Input records =>
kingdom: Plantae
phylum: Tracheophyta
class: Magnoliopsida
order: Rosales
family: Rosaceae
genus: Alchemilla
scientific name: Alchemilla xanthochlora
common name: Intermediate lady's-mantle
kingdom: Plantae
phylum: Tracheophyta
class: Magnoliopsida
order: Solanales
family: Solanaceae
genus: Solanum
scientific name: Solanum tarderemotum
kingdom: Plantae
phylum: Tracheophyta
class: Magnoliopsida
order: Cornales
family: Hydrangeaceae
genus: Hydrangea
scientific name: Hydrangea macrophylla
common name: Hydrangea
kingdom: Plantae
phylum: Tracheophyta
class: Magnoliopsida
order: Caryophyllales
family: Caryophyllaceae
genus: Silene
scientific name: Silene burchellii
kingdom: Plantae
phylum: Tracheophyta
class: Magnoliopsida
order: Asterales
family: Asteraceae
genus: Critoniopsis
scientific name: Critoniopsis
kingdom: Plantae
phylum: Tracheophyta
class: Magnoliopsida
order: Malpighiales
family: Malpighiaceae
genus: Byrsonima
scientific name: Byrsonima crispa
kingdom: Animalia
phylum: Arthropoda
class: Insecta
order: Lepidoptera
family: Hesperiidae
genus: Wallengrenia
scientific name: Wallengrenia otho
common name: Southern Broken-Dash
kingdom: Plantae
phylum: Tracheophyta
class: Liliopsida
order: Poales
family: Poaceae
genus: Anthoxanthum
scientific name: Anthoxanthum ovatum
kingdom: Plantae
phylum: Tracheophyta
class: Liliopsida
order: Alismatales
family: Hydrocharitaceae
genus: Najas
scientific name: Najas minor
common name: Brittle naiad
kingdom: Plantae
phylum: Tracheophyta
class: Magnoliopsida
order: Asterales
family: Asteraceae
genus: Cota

Directions =>
Convert every line in the rows above into one numbered list, omitting any blank lines.

Full solution =>
1. kingdom: Plantae
2. phylum: Tracheophyta
3. class: Magnoliopsida
4. order: Rosales
5. family: Rosaceae
6. genus: Alchemilla
7. scientific name: Alchemilla xanthochlora
8. common name: Intermediate lady's-mantle
9. kingdom: Plantae
10. phylum: Tracheophyta
11. class: Magnoliopsida
12. order: Solanales
13. family: Solanaceae
14. genus: Solanum
15. scientific name: Solanum tarderemotum
16. kingdom: Plantae
17. phylum: Tracheophyta
18. class: Magnoliopsida
19. order: Cornales
20. family: Hydrangeaceae
21. genus: Hydrangea
22. scientific name: Hydrangea macrophylla
23. common name: Hydrangea
24. kingdom: Plantae
25. phylum: Tracheophyta
26. class: Magnoliopsida
27. order: Caryophyllales
28. family: Caryophyllaceae
29. genus: Silene
30. scientific name: Silene burchellii
31. kingdom: Plantae
32. phylum: Tracheophyta
33. class: Magnoliopsida
34. order: Asterales
35. family: Asteraceae
36. genus: Critoniopsis
37. scientific name: Critoniopsis
38. kingdom: Plantae
39. phylum: Tracheophyta
40. class: Magnoliopsida
41. order: Malpighiales
42. family: Malpighiaceae
43. genus: Byrsonima
44. scientific name: Byrsonima crispa
45. kingdom: Animalia
46. phylum: Arthropoda
47. class: Insecta
48. order: Lepidoptera
49. family: Hesperiidae
50. genus: Wallengrenia
51. scientific name: Wallengrenia otho
52. common name: Southern Broken-Dash
53. kingdom: Plantae
54. phylum: Tracheophyta
55. class: Liliopsida
56. order: Poales
57. family: Poaceae
58. genus: Anthoxanthum
59. scientific name: Anthoxanthum ovatum
60. kingdom: Plantae
61. phylum: Tracheophyta
62. class: Liliopsida
63. order: Alismatales
64. family: Hydrocharitaceae
65. genus: Najas
66. scientific name: Najas minor
67. common name: Brittle naiad
68. kingdom: Plantae
69. phylum: Tracheophyta
70. class: Magnoliopsida
71. order: Asterales
72. family: Asteraceae
73. genus: Cota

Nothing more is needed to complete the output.